ChatAD: Reasoning-Enhanced Time-Series Anomaly Detection with Multi-Turn Instruction Evolution
Hui Sun, Chang Xu, Haonan Xie, Hao Li, Yuhao Huang, Chuheng Zhang, Ming Jin, Xiaoguang Liu, Gang Wang, Jiang Bian
TL;DR
ChatAD introduces a reasoning-enhanced approach to time-series anomaly detection by leveraging a multi-agent Time Series Evolution framework (TSEvol) to synthesize rich, multi-turn reasoning data (TSEData-20K) for training a family of ChatAD models. It couples this data with Time Series Kahneman-Tversky Optimization (TKTO) to improve cross-task generalization across classification, forecasting, and imputation, and validates performance with LLADBench across seven datasets. The results show substantial gains in single-turn AD accuracy and F1, dramatic reductions in false positives, and strong multi-turn dialogue capabilities, underscoring the value of explicit reasoning and interactive data evolution for TS tasks.

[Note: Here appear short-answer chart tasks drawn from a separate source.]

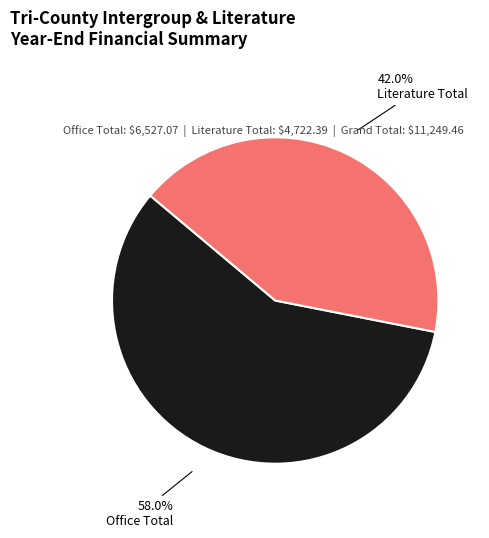

How much of the chart is everything except Literature Total?

58.0%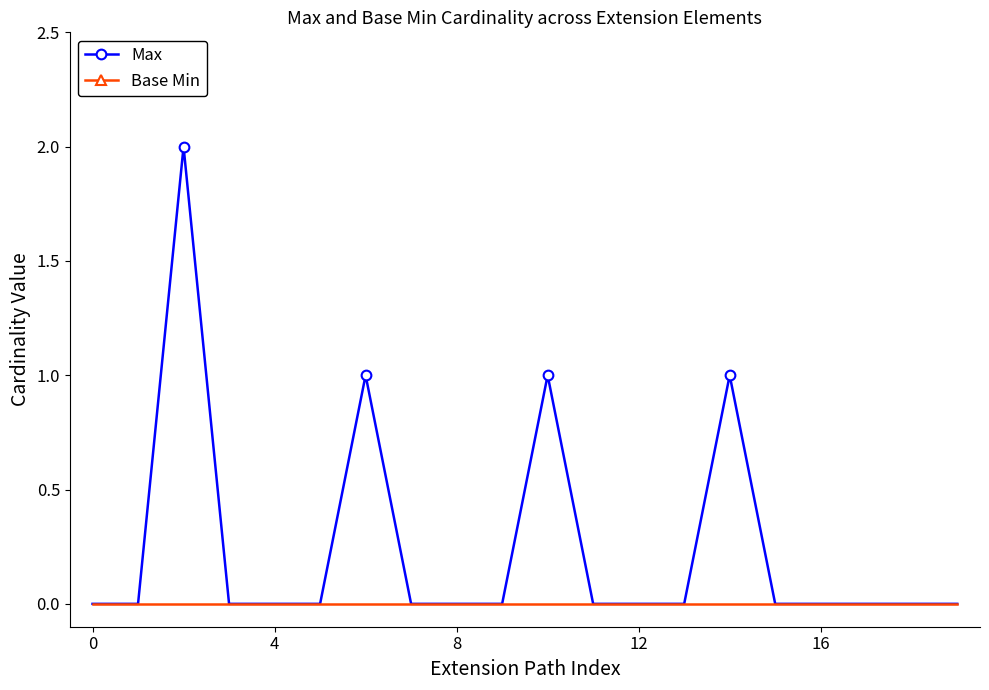

Which series has the widest spread of values?

Max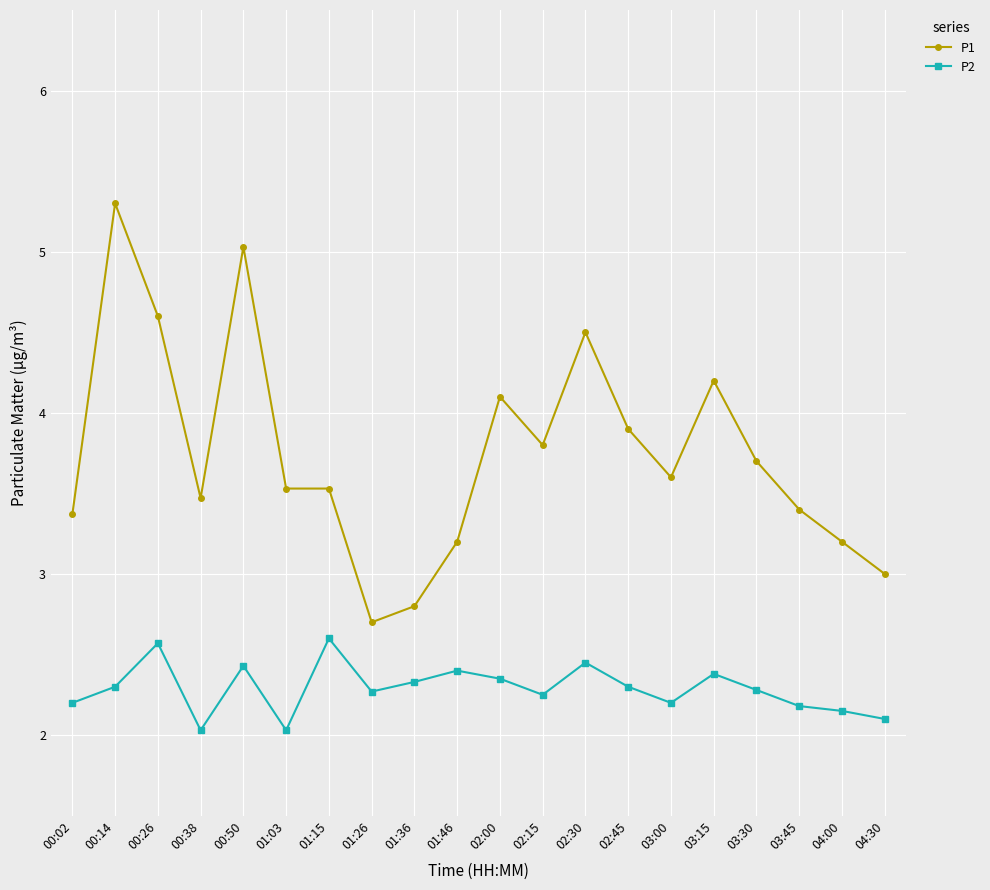

True or false: P2 and P1 cross at least once.

False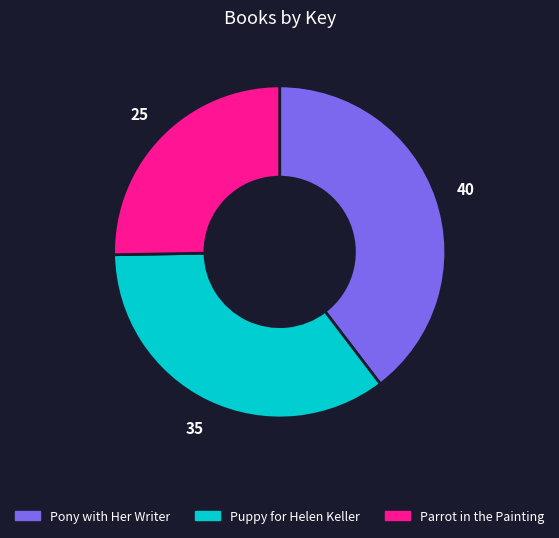

The Puppy for Helen Keller slice represents 29% of the pie. True or false?

False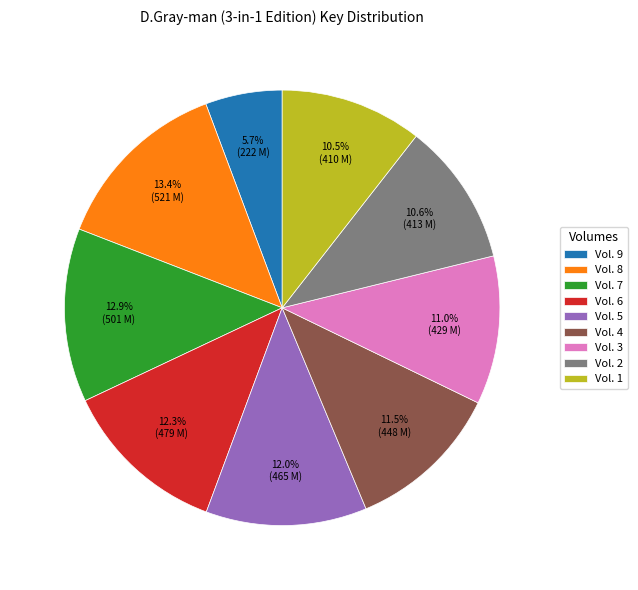

What is the largest slice in the pie chart?

Vol. 8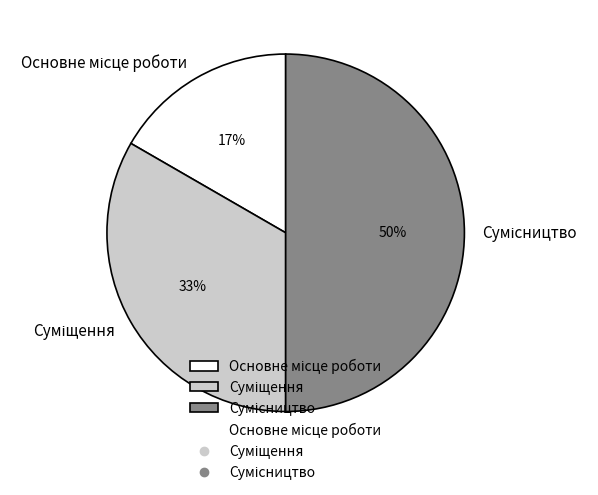

To the nearest percent, what is the average slice percentage?

33%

Despite strong performance, the work notes limitations of current transformer-based models in fully capturing numeric patterns and points to future directions in TS-tailored architectures and multi-modal extensions to broaden applicability.
Abstract
LLM-driven Anomaly Detection (AD) helps enhance the understanding and explanatory abilities of anomalous behaviors in Time Series (TS). Existing methods face challenges of inadequate reasoning ability, deficient multi-turn dialogue capability, and narrow generalization. To this end, we 1) propose a multi-agent-based TS Evolution algorithm named TSEvol. On top of it, we 2) introduce the AD reasoning and multi-turn dialogue Dataset TSEData-20K and contribute the Chatbot family for AD, including ChatAD-Llama3-8B, Qwen2.5-7B, and Mistral-7B. Furthermore, 3) we propose the TS Kahneman-Tversky Optimization (TKTO) to enhance ChatAD's cross-task generalization capability. Lastly, 4) we propose a LLM-driven Learning-based AD Benchmark LLADBench to evaluate the performance of ChatAD and nine baselines across seven datasets and tasks. Our three ChatAD models achieve substantial gains, up to 34.50% in accuracy, 34.71% in F1, and a 37.42% reduction in false positives. Besides, via KTKO, our optimized ChatAD achieves competitive performance in reasoning and cross-task generalization on classification, forecasting, and imputation.